Now, Addie and I are lucky to call him ours. We don’t go out- ever. Literally. There isn’t much time alone, not that we want time without Addie, yet, and Dave isn’t able to purse his passion: music… but he never complains about his 5am wake-up call, or the amount of times I ask him to go back to the kitchen for water, tea, a cookie, to bring my milk down to the fridge, and the list goes on. He just does it.
I wish I could say these pictures would embarrass him, but I’m not sure he read all these posts. Poor guy. May he never know all the imagery horrors of him that are in between these pages.
I wish I could have gotten him an amazing gift. A brand new Subaru would have been nice. Or even his own tablet, or a few craft beers. Anything. But, that’s not in the cards this year. Instead, I woke up this morning with him and told him to get Addie out of her crib and snuggle-in with her while I took care of the dog and made breakfast. He doesn’t get many chances at morning snuggles, so I hoped this would be a good gift. Breakfast-in-bed was nothing fancy… eggs topped with salsa verde and cheese. Some strawberries. A bowl of (scarce) salsa: onions and avocado. Orange juice. Coffee.

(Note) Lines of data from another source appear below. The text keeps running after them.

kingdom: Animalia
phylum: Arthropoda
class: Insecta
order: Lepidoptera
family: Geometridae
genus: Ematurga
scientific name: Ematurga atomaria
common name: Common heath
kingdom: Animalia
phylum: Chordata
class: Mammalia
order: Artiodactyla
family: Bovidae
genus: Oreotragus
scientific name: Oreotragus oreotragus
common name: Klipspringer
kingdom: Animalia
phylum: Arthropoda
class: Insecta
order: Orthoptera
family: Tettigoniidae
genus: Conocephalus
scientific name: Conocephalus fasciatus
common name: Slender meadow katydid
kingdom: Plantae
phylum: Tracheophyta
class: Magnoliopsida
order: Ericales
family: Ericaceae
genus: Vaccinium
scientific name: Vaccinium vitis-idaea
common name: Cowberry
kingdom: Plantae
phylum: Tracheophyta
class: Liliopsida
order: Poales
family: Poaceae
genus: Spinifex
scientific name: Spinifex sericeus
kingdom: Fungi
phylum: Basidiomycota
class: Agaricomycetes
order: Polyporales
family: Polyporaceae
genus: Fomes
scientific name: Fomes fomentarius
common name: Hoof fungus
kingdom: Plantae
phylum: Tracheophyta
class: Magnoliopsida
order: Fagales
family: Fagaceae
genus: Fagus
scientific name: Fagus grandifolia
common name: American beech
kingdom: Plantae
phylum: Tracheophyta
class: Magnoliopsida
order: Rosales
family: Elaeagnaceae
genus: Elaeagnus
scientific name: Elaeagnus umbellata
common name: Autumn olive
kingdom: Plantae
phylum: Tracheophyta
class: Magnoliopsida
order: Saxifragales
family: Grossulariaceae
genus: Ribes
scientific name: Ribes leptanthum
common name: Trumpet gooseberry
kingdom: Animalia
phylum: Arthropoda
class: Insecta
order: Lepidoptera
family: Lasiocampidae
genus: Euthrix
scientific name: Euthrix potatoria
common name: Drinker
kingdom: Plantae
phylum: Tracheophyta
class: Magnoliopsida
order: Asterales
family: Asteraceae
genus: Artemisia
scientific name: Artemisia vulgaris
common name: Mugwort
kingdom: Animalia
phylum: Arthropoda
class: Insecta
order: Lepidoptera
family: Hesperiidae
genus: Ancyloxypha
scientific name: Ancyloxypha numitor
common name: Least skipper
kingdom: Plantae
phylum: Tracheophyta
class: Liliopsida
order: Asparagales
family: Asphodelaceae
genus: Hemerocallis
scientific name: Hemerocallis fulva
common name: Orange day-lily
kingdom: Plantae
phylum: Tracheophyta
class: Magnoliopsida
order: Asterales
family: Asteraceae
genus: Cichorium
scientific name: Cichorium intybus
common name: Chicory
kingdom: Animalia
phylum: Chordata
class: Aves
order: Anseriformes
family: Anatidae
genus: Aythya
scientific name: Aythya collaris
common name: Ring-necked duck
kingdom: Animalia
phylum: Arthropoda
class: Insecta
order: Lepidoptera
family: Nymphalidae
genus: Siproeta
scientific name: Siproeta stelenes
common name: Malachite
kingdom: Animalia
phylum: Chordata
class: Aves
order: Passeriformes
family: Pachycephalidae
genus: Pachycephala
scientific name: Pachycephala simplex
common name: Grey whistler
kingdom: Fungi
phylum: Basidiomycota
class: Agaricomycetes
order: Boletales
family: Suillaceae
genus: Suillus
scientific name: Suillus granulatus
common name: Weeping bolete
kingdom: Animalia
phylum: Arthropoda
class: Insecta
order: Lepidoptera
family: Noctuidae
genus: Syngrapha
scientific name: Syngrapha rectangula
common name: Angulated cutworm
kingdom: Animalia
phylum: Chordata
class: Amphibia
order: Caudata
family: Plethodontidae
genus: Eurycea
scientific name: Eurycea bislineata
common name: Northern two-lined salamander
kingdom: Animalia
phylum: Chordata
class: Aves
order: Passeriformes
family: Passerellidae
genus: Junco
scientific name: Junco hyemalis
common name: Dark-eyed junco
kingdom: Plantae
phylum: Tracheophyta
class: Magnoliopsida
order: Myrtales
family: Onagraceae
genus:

There was a time Dave made me a hot breakfast every morning… in fact, he did for almost 2 years! Now he goes to work way too early to do that, but I always remember how good it made me feel and how much energy I had throughout the day. And so, I hope his breakfast provided him with the same good feelings.
Our celebration with family this weekend was awesome, too! Addie thought so!
Happy 36th birthday to an amazing (and good looking) husband, father, son, brother, brother-in-law, friend and musician a family could ask for <3
I love you, Dave. You and our simple life, because you are in it.